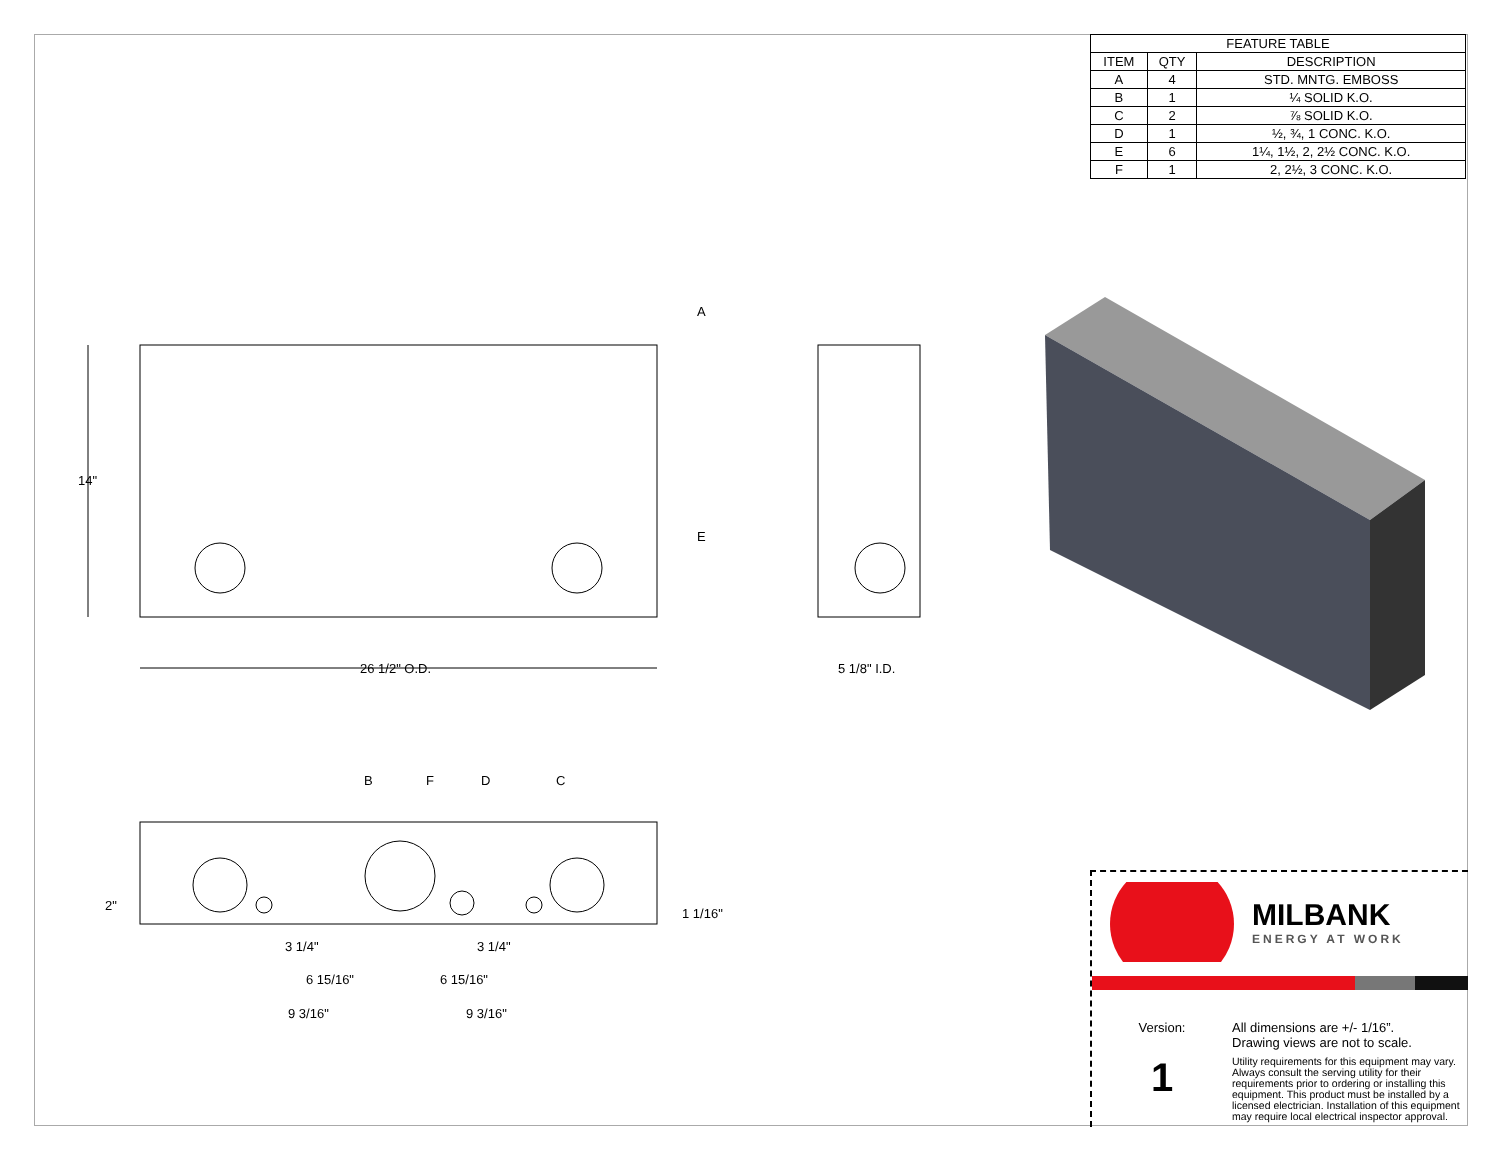| FEATURE TABLE | | |
| --- | --- | --- |
| ITEM | QTY | DESCRIPTION |
| A | 4 | STD. MNTG. EMBOSS |
| B | 1 | ¼ SOLID K.O. |
| C | 2 | ⅞ SOLID K.O. |
| D | 1 | ½, ¾, 1 CONC. K.O. |
| E | 6 | 1¼, 1½, 2, 2½ CONC. K.O. |
| F | 1 | 2, 2½, 3 CONC. K.O. |
A
E
14"
26 1/2" O.D.
5 1/8" I.D.
B
F
D
C
2"
1 1/16"
3 1/4"
3 1/4"
6 15/16"
6 15/16"
9 3/16"
9 3/16"
MILBANK
ENERGY AT WORK
Version:
1
All dimensions are +/- 1/16”.
Drawing views are not to scale.
Utility requirements for this equipment may vary. Always consult the serving utility for their requirements prior to ordering or installing this equipment. This product must be installed by a licensed electrician. Installation of this equipment may require local electrical inspector approval.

* [WORK TO BE COMPLETED]: All lines that hold the word "CONC" should be copied from the data.

* [SOLUTION FOR THIS PROBLEM]:
| D | 1 | ½, ¾, 1 CONC. K.O. |
| E | 6 | 1¼, 1½, 2, 2½ CONC. K.O. |
| F | 1 | 2, 2½, 3 CONC. K.O. |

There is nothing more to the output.